We will generate a summary table showing the top 5 countries by life expectancy in 2007 for each continent.
# Group by continent and arrange by life expectancy
summary_table <- filtered_data %>%
group_by(continent) %>%
arrange(desc(lifeExp)) %>%
slice_head(n = 5) %>%
ungroup()
# Display the table
knitr::kable(summary_table, caption = "Top 5 Countries by Life Expectancy in 2007 (Grouped by Continent)")
| country | continent | year | lifeExp | gdpPercap | pop | gdp_billion |
|---|---|---|---|---|---|---|
| Reunion | Africa | 2007 | 76.442 | 7670.123 | 798094 | 6.121479 |
| Libya | Africa | 2007 | 73.952 | 12057.499 | 6036914 | 72.790086 |
| Tunisia | Africa | 2007 | 73.923 | 7092.923 | 10276158 | 72.887998 |
| Mauritius | Africa | 2007 | 72.801 | 10956.991 | 1250882 | 13.705903 |
| Algeria | Africa | 2007 | 72.301 | 6223.367 | 33333216 | 207.444852 |
| Canada | Americas | 2007 | 80.653 | 36319.235 | 33390141 | 1212.704378 |
| Costa Rica | Americas | 2007 | 78.782 | 9645.061 | 4133884 | 39.871565 |
| Puerto Rico | Americas | 2007 | 78.746 | 19328.709 | 3942491 | 76.203261 |
| Chile | Americas | 2007 | 78.553 | 13171.639 | 16284741 | 214.496727 |
| Cuba | Americas | 2007 | 78.273 | 8948.103 | 11416987 | 102.160375 |
| Japan | Asia | 2007 | 82.603 | 31656.068 | 127467972 | 4035.134797 |
| Hong Kong, China | Asia | 2007 | 82.208 | 39724.979 | 6980412 | 277.296718 |
| Israel | Asia | 2007 | 80.745 | 25523.277 | 6426679 | 164.029909 |
| Singapore | Asia | 2007 | 79.972 | 47143.180 | 4553009 | 214.643321 |
| Korea, Rep. | Asia | 2007 | 78.623 | 23348.140 | 49044790 | 1145.104610 |
| Iceland | Europe | 2007 | 81.757 | 36180.789 | 301931 | 10.924102 |
| Switzerland | Europe | 2007 | 81.701 | 37506.419 | 7554661 | 283.348281 |
| Spain | Europe | 2007 | 80.941 | 28821.064 | 40448191 | 1165.759889 |
| Sweden | Europe | 2007 | 80.884 | 33859.748 | 9031088 | 305.790367 |
| France | Europe | 2007 | 80.657 | 30470.017 | 61083916 | 1861.227941 |
| Australia | Oceania | 2007 | 81.235 | 34435.367 | 20434176 | 703.658359 |
| New Zealand | Oceania | 2007 | 80.204 | 25185.009 | 4115771 | 103.655730 |
We will use ggplot2 to visualize the relationship
between GDP per capita and life expectancy.

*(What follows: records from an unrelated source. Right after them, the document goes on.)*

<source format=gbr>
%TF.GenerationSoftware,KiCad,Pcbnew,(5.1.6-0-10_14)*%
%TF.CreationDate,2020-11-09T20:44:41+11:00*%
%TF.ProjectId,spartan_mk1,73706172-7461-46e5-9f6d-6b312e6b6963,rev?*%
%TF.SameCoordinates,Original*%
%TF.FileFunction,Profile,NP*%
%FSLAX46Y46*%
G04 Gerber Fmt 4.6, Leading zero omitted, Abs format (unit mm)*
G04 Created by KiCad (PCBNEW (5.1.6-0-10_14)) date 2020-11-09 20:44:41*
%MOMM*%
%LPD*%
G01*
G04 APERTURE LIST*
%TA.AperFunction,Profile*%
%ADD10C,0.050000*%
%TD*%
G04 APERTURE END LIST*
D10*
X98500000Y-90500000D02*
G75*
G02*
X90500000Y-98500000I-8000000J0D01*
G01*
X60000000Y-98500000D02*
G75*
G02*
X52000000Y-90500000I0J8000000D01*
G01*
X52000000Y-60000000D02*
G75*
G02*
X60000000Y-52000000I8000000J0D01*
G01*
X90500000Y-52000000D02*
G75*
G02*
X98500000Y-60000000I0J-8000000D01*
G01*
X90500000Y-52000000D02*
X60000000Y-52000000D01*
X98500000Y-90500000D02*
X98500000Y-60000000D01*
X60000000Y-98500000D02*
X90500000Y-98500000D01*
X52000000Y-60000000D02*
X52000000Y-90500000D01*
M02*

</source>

# Scatterplot of GDP per capita vs Life Expectancy
plot1 <- ggplot(filtered_data, aes(x = gdpPercap, y = lifeExp, color = continent, size = pop)) +
geom_point(alpha = 0.7) +
scale_x_log10() +
labs(
title = "Life Expectancy vs GDP Per Capita (2007)",
x = "GDP Per Capita (Log Scale)",
y = "Life Expectancy",
color = "Continent",
size = "Population"
) +
theme_minimal()
plot1
Using leaflet, we will visualize the population
distribution for the year 2007.
# Load required libraries
library(dplyr)
library(leaflet)
# Load the gapminder dataset or your equivalent data
library(gapminder)
data("gapminder")
# Filter data for the year 2007
filtered_data <- gapminder %>%
filter(year == 2007) %>%
select(country = country, pop, continent)
# Load the coordinates data
coordinates_data <- read.csv("C:\\Users\\vaibhav gupta\\Downloads\\longitude.csv", stringsAsFactors = FALSE)

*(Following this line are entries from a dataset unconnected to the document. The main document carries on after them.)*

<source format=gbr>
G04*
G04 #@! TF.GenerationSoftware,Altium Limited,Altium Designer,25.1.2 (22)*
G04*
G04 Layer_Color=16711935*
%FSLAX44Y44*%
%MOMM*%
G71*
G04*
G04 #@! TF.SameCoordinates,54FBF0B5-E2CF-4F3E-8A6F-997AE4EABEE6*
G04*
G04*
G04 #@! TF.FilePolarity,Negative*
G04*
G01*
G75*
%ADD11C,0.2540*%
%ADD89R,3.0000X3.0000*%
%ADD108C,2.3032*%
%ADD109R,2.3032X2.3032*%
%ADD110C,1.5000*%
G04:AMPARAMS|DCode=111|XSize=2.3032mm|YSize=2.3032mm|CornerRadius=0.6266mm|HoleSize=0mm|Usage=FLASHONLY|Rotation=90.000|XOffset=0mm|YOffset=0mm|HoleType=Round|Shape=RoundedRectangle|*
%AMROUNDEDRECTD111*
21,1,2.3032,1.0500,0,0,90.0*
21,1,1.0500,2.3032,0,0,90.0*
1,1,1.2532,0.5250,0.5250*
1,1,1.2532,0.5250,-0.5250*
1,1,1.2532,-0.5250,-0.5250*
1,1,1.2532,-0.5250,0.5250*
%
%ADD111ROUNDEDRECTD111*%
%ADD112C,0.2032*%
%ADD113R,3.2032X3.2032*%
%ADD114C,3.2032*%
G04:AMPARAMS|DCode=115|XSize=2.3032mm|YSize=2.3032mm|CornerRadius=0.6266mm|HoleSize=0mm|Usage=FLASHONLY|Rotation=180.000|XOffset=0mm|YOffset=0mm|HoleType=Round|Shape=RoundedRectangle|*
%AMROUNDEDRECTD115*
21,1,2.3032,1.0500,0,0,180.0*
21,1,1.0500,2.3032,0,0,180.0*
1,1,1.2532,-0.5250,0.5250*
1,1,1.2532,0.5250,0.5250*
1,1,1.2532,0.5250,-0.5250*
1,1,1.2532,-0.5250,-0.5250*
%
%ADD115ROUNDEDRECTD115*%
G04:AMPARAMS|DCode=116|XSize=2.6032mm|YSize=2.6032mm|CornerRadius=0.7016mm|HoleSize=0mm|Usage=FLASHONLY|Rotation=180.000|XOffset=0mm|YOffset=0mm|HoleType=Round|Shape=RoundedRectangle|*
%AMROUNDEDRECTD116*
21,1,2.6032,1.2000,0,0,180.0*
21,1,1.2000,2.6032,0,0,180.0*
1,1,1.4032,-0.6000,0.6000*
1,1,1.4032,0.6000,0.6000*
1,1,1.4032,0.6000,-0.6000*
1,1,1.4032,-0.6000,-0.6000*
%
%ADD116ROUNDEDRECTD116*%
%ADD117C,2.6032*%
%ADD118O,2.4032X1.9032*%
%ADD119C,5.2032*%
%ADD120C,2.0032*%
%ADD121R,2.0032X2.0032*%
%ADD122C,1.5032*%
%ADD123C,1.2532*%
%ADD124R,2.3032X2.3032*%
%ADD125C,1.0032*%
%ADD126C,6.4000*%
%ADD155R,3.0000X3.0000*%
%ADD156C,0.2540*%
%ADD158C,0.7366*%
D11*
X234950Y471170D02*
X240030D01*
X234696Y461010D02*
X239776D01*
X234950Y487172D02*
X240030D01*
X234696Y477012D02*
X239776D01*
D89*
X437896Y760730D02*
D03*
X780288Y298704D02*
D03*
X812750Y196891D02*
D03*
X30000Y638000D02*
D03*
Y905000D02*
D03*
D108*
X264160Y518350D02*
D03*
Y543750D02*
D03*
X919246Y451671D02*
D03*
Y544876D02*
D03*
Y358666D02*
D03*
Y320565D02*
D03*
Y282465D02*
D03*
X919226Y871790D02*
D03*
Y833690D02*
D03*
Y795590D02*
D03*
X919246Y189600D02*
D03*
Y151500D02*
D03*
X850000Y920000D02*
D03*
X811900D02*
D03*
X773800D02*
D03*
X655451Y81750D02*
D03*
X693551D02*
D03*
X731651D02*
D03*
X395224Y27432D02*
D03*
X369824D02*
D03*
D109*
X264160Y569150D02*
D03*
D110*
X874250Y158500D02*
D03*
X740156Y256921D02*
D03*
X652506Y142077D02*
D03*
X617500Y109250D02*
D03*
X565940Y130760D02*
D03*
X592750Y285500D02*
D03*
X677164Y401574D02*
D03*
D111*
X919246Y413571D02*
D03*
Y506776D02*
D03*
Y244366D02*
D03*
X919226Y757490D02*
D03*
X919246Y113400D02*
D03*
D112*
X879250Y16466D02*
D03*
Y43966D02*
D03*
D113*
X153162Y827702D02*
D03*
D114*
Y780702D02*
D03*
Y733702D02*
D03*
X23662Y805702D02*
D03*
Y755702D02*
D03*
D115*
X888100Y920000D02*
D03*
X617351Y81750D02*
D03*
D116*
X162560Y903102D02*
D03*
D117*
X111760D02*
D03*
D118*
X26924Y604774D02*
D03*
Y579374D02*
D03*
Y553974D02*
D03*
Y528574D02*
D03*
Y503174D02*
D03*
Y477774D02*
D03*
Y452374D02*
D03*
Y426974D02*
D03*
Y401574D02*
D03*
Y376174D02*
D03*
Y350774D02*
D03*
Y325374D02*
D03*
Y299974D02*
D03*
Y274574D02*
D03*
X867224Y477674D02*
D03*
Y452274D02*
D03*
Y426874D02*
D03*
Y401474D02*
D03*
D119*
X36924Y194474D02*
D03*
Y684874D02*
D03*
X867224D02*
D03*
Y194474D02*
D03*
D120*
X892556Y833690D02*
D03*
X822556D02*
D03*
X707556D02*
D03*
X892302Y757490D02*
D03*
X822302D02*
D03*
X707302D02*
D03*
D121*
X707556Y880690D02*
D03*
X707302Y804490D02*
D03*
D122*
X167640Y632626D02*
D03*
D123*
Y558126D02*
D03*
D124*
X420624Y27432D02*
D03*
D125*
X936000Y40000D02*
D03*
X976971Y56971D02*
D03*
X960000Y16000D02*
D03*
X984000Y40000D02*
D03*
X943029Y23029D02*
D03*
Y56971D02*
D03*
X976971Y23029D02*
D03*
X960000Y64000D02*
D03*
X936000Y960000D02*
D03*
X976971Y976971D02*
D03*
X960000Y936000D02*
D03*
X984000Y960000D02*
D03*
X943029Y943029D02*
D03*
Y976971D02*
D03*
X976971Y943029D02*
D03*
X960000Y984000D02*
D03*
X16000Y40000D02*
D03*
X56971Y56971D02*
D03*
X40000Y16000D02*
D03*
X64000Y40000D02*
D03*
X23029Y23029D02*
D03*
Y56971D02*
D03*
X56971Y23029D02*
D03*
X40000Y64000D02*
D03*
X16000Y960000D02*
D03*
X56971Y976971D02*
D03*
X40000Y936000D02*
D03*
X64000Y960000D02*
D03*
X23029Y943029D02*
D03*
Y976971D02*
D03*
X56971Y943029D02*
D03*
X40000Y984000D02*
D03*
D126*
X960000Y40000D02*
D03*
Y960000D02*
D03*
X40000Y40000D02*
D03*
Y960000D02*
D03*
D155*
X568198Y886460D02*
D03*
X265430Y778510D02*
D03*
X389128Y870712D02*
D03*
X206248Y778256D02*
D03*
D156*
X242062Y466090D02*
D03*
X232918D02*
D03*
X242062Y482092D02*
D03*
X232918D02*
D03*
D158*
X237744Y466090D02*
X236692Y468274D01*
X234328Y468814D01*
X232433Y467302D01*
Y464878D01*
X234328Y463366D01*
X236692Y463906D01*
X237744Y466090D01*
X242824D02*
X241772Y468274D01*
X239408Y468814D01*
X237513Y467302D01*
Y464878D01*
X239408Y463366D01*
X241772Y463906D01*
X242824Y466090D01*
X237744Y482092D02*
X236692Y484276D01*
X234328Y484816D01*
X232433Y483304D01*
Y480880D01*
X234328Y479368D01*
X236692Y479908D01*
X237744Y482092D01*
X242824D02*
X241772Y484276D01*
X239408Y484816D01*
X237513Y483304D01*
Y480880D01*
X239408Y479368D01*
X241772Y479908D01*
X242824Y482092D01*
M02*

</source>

# Join the filtered data with coordinates data
map_data <- filtered_data %>%
inner_join(coordinates_data, by = c("country" = "name"))

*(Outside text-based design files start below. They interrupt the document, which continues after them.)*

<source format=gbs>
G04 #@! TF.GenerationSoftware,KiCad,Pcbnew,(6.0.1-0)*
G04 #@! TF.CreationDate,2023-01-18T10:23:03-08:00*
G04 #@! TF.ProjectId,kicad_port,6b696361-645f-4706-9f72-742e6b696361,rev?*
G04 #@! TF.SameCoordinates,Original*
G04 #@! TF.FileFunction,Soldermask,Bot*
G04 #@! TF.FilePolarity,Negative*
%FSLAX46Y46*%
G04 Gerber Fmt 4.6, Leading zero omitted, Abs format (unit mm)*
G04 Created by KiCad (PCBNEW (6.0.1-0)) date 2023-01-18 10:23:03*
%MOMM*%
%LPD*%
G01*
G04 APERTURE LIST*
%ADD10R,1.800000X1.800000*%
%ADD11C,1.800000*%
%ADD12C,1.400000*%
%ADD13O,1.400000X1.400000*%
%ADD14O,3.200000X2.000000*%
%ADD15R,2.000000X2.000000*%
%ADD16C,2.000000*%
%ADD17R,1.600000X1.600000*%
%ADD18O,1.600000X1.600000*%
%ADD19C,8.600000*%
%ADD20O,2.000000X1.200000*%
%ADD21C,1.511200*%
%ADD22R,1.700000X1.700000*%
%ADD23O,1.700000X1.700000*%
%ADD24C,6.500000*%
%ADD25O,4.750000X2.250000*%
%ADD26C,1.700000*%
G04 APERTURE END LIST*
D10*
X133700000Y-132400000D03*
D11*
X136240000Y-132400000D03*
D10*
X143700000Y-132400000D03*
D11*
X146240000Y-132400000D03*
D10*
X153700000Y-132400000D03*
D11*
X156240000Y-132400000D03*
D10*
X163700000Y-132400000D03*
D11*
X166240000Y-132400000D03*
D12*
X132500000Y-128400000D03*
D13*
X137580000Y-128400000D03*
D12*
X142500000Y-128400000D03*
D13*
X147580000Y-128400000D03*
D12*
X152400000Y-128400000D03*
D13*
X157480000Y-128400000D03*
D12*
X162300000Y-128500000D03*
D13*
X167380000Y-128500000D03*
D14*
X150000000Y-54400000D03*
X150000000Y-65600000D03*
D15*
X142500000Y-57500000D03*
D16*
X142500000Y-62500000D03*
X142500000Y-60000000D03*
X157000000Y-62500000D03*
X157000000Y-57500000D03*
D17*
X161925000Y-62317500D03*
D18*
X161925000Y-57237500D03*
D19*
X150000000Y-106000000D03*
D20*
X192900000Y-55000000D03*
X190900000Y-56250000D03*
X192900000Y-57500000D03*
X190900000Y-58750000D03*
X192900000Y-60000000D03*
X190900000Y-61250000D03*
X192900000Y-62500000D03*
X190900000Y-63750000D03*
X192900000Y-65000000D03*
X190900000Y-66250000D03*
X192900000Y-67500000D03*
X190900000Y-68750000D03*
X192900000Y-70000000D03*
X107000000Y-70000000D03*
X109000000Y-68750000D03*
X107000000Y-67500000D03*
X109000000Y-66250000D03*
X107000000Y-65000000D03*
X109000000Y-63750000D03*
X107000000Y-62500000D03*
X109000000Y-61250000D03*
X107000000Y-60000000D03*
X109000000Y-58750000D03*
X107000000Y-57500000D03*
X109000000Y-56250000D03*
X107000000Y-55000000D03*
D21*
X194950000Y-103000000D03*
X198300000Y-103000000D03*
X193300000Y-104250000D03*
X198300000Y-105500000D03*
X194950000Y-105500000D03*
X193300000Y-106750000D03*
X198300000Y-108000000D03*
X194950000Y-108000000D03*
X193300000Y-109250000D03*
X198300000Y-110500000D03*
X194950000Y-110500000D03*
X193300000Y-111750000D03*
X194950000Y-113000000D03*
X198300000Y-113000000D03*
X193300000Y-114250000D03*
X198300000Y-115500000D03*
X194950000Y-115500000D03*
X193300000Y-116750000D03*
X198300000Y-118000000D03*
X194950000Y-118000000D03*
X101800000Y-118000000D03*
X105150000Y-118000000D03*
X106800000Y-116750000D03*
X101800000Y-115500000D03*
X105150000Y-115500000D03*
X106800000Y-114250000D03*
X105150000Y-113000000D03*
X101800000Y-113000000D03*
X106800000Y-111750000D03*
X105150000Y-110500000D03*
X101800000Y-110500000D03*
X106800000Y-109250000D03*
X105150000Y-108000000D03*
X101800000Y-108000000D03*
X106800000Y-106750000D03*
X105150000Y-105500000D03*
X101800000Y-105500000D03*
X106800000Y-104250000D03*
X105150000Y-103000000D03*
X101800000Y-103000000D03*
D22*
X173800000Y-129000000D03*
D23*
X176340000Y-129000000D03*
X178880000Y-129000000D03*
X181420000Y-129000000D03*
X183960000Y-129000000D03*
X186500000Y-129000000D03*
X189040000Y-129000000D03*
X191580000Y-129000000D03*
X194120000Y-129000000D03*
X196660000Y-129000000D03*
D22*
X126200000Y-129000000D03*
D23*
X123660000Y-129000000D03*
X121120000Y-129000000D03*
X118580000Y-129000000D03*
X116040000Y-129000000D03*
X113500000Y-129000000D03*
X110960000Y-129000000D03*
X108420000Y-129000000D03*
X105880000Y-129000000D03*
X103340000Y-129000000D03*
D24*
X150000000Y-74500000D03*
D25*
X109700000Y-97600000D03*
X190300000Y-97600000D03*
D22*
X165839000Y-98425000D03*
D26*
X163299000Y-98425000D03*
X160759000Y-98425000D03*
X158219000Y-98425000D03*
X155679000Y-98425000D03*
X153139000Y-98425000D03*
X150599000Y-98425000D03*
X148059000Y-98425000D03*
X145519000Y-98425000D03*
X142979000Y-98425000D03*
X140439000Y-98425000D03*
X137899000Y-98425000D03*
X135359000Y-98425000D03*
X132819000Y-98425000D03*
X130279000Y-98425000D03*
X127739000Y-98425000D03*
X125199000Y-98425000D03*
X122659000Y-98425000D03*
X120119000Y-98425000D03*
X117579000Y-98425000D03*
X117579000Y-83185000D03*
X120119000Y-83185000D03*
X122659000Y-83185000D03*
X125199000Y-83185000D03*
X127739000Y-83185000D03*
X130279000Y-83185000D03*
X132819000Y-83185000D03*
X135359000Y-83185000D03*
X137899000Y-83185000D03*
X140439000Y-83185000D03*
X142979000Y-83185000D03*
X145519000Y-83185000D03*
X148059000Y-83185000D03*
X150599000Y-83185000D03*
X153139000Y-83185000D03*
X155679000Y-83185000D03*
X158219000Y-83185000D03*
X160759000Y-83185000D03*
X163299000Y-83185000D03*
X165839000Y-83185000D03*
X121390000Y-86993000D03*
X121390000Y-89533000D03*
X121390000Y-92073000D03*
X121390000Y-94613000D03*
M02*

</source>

# Normalize the population values for visualization
map_data <- map_data %>%
mutate(radius = sqrt(pop) / 1000) # Adjust divisor for better scaling
# Create a Leaflet map to visualize population distribution
leaflet(data = map_data) %>%
addTiles() %>%
addCircleMarkers(
lng = ~longitude, lat = ~latitude,
radius = ~radius, # Use the scaled radius
popup = ~paste0("<b>", country, "</b><br>",
"Population: ", formatC(pop, format = "d", big.mark = ","),
"<br>Continent: ", continent),
color = "blue", # Set circle color (can modify for continents)
stroke = FALSE, fillOpacity = 0.7
)
This analysis provides insights into global socio-economic patterns, highlighting disparities and opportunities for targeted interventions.